━━━━━ DOCUMENT TEXT ━━━━━

Recommended daily intakes are far lower than high-potency shelf doses: national guidance is 600 IU per day for adults up to 70 and 800 IU per day for those 71 and older. The 2024 Endocrine Society guidance goes further, suggesting against routinely taking doses above the recommended intake to lower disease risk in healthy adults under 75.

How to think about your own level

Start with sunlight: how much your skin makes depends on where and when you live. In Boston, at about 42 degrees North, it makes essentially no vitamin D from roughly November through February; in Edmonton, at about 52 degrees North, from about October through March; in Los Angeles, at about 34 degrees North, and lower latitudes, some year round. Melanin competes for the same UVB, so darker skin makes less and may need three to six times longer for the same amount. Aging thins the skin's 7-DHC, so older adults make less than half as much as younger people in the same light, and sunscreen at SPF 8 cuts synthesis by more than ninety-five percent in the lab. None of this is a prescription to seek sun: the same UVB that makes vitamin D also damages DNA and raises skin-cancer risk.

Some people carry a genuinely higher risk: darker skin, little sun or mostly indoor days, older age, higher body weight, malabsorption, for example after bariatric surgery, certain medications, and northern latitudes in winter. The symptoms of real deficiency, fatigue, bone pain, muscle weakness, are nonspecific and overlap many conditions, which is why testing everyone tends to produce over-diagnosis rather than clarity.

━━━━━ RECORDED INFORMATION ━━━━━

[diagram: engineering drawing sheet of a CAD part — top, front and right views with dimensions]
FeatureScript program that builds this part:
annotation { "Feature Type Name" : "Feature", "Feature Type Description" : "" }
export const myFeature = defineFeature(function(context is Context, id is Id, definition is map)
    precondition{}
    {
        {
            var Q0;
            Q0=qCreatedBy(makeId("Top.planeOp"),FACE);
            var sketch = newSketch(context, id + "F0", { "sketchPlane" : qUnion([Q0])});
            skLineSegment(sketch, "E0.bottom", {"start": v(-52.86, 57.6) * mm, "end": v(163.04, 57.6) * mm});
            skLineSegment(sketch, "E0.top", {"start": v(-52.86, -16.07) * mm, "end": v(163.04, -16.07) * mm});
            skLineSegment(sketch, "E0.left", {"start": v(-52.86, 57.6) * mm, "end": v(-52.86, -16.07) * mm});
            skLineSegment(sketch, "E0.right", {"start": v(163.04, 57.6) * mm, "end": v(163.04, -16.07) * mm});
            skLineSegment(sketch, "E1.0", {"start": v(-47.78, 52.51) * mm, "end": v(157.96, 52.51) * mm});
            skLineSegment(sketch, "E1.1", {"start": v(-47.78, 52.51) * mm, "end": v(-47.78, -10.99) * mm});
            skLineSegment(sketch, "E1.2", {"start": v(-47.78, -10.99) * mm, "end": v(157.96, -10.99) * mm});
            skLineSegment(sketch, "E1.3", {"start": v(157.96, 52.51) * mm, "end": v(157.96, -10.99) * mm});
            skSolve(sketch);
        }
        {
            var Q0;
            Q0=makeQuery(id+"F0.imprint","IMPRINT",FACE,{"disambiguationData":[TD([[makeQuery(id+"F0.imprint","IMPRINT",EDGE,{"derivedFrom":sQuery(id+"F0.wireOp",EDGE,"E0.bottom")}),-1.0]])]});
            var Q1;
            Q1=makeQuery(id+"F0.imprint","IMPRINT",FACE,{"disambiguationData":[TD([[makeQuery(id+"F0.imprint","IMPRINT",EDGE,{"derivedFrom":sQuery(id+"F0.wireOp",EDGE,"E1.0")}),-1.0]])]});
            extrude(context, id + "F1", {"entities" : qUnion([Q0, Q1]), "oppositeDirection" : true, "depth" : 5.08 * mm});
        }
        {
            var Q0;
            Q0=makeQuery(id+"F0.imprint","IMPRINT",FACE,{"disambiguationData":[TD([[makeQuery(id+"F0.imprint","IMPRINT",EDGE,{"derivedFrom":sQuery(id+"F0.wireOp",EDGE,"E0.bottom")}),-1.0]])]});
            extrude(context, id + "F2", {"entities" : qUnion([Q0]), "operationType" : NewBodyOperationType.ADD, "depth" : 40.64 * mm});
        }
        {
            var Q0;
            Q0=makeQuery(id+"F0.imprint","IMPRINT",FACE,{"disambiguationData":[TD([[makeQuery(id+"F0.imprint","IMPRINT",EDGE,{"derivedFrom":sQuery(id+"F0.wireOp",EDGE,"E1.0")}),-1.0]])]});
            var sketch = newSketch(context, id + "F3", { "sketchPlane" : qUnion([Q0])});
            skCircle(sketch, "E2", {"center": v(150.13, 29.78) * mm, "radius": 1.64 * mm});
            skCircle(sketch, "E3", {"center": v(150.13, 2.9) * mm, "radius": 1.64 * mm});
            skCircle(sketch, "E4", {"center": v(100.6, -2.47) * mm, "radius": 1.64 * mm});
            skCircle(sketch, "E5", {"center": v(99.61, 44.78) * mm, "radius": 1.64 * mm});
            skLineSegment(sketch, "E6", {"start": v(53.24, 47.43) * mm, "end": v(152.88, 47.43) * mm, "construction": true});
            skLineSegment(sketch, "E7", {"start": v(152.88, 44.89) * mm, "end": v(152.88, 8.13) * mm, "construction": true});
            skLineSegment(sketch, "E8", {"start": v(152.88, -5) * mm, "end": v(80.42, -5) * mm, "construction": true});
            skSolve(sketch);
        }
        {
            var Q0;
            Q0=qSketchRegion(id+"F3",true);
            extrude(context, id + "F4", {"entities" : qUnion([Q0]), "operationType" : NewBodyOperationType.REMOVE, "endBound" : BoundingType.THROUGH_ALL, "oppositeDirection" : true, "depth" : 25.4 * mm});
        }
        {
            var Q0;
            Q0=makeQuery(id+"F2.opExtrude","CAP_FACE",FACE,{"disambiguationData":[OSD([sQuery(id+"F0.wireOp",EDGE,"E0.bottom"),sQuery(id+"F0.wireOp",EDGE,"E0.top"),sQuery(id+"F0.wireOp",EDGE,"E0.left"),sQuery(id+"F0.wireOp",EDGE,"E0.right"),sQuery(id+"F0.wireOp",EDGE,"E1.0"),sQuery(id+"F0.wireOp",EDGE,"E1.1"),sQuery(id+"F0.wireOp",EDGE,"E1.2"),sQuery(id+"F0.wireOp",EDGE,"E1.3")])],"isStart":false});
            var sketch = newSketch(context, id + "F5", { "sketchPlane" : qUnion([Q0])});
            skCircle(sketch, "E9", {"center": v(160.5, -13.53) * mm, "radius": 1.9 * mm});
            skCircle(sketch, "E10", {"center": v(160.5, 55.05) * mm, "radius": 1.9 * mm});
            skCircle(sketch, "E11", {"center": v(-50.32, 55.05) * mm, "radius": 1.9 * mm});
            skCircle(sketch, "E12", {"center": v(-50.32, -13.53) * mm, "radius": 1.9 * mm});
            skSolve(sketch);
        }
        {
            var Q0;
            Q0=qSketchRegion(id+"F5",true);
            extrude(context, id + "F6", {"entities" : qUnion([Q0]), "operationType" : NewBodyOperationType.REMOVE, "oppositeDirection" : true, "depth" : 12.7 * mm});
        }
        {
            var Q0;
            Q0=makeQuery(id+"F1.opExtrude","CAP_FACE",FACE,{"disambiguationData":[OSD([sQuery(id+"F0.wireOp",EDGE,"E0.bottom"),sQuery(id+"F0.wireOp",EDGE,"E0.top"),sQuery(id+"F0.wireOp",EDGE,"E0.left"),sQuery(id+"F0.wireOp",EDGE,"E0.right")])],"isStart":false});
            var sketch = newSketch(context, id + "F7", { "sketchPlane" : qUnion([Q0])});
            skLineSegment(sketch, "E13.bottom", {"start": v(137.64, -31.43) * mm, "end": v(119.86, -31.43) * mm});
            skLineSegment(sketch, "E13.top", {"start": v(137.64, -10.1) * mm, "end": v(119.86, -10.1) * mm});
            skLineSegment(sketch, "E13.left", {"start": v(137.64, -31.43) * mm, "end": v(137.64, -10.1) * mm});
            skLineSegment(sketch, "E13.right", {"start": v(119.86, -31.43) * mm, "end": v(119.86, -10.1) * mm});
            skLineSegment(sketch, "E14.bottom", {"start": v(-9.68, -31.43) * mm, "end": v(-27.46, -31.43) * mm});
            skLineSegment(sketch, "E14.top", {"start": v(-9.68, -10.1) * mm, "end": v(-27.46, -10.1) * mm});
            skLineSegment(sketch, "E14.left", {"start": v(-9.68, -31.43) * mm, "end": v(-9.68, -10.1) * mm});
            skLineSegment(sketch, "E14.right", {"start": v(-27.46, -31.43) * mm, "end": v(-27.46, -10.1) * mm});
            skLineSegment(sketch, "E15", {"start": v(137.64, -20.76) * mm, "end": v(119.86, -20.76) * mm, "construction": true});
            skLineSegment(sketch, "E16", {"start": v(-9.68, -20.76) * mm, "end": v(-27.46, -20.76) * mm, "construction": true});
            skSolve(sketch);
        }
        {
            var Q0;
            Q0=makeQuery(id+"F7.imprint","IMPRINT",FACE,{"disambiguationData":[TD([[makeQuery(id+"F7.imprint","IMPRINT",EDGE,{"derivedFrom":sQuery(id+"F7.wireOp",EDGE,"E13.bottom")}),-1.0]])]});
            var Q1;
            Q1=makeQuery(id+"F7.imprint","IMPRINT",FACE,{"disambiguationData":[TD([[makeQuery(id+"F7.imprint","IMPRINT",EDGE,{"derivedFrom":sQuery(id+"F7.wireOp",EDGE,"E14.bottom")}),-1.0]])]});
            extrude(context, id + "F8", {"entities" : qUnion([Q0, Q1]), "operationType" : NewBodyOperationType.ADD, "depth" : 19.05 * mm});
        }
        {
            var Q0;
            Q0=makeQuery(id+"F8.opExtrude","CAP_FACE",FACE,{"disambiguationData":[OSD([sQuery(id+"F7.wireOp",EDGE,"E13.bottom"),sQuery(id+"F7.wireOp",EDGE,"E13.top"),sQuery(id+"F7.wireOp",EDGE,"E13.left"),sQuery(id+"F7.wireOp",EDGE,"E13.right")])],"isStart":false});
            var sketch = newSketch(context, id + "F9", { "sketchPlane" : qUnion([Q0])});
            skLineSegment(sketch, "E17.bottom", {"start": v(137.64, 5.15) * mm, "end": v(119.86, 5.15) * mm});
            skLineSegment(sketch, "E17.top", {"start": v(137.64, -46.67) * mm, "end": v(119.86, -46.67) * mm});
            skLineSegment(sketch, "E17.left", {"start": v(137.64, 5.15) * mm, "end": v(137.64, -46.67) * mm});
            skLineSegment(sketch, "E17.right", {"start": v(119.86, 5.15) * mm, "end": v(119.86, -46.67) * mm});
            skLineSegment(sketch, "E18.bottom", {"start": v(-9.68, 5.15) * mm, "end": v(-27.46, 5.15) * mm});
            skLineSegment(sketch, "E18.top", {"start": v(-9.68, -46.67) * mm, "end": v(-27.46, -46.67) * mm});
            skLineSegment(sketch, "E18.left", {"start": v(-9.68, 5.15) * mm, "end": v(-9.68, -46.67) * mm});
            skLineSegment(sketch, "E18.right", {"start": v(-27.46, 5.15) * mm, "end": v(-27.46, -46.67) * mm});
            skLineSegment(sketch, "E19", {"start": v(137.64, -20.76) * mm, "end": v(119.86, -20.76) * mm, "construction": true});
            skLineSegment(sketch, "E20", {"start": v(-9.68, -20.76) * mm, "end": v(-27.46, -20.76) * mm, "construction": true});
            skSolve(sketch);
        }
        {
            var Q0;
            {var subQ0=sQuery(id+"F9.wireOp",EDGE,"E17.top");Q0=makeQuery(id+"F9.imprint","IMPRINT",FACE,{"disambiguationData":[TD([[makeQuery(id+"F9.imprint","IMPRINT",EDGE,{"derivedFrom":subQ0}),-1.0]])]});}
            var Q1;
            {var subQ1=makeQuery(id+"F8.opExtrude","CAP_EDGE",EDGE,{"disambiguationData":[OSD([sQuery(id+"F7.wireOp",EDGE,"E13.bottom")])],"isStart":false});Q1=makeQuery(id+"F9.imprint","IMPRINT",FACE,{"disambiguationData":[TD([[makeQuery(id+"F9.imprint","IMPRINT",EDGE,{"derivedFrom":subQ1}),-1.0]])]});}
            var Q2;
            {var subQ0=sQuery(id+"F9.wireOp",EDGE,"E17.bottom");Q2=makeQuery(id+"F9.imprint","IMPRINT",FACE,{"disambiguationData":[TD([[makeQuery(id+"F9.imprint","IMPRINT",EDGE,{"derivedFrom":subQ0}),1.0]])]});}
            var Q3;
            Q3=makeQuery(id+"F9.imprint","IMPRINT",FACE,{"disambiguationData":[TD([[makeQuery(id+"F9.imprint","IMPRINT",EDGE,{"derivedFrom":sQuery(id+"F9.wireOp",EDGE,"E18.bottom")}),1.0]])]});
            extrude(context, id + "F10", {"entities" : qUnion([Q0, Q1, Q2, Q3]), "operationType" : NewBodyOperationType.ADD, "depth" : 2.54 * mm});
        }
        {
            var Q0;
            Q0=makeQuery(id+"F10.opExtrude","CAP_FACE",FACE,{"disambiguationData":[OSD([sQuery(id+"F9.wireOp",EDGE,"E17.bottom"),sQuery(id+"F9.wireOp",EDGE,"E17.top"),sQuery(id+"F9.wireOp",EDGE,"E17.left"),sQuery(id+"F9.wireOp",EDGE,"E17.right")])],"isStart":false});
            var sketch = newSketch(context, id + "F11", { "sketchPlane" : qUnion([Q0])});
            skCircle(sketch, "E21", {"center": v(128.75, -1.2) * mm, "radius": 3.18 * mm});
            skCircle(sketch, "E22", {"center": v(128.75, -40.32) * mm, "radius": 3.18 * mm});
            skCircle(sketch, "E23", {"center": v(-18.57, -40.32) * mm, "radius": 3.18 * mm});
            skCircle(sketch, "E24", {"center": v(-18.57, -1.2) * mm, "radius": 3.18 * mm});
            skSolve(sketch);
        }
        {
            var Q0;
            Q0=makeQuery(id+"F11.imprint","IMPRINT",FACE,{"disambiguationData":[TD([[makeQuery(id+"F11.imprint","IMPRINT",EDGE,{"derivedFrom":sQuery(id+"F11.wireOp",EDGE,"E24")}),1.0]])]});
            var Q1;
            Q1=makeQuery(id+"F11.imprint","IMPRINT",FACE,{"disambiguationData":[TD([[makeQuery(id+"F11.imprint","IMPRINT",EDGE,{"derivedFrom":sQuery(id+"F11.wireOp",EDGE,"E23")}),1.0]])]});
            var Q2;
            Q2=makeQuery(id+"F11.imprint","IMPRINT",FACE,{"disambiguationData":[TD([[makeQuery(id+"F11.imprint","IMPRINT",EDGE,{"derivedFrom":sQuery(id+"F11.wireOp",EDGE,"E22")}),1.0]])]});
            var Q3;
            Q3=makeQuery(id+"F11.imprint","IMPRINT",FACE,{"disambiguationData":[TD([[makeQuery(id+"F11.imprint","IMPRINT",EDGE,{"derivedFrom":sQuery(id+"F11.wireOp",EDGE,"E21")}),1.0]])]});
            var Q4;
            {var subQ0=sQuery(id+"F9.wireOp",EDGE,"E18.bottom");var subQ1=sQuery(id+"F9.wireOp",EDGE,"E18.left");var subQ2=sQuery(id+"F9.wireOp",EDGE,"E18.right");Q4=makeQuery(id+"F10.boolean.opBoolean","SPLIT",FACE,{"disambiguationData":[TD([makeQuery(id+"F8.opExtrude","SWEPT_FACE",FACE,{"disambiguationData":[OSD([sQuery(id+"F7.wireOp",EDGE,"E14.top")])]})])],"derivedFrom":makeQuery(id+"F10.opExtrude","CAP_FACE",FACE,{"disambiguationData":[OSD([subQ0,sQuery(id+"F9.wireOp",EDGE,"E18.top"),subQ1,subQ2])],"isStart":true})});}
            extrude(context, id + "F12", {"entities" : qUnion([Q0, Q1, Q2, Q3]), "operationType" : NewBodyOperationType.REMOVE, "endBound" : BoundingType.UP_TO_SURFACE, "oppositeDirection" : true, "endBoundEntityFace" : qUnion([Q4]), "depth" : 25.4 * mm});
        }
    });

━━━━━

LIST OF TASKS ::
a) According to the vitamin D text, during roughly which months does skin in Boston make essentially no vitamin D?
b) Write the next part of the vitamin D text, picking up after its final sentence.

YOUR RESPONSES ::
a) From roughly November through February.

b)
The reasonable path is unglamorous. If you have reason to suspect deficiency, testing makes sense; if not, the newest guidance questions whether routine testing helps at all. A genuinely low level is worth correcting, but with a clinician who can find the cause, not a shelf of capsules from a headline. This is close to how we read a marker like vitamin D at the practice: in the context of the whole person and their other results, alongside a physician, not in isolation.

Common questions

What is a good vitamin D level?

There is no single agreed number, which is part of the story. Severe deficiency sits below about 12 ng/mL, or 30 nmol/L. The Institute of Medicine judged 20 ng/mL, or 50 nmol/L, adequate for the bone health of nearly everyone, while the Endocrine Society once set a higher bar above 30 ng/mL before stepping back from any specific target in 2024. Because the thresholds differ, a level is best interpreted by a physician rather than measured against a single figure online.

Is vitamin D a vitamin or a hormone?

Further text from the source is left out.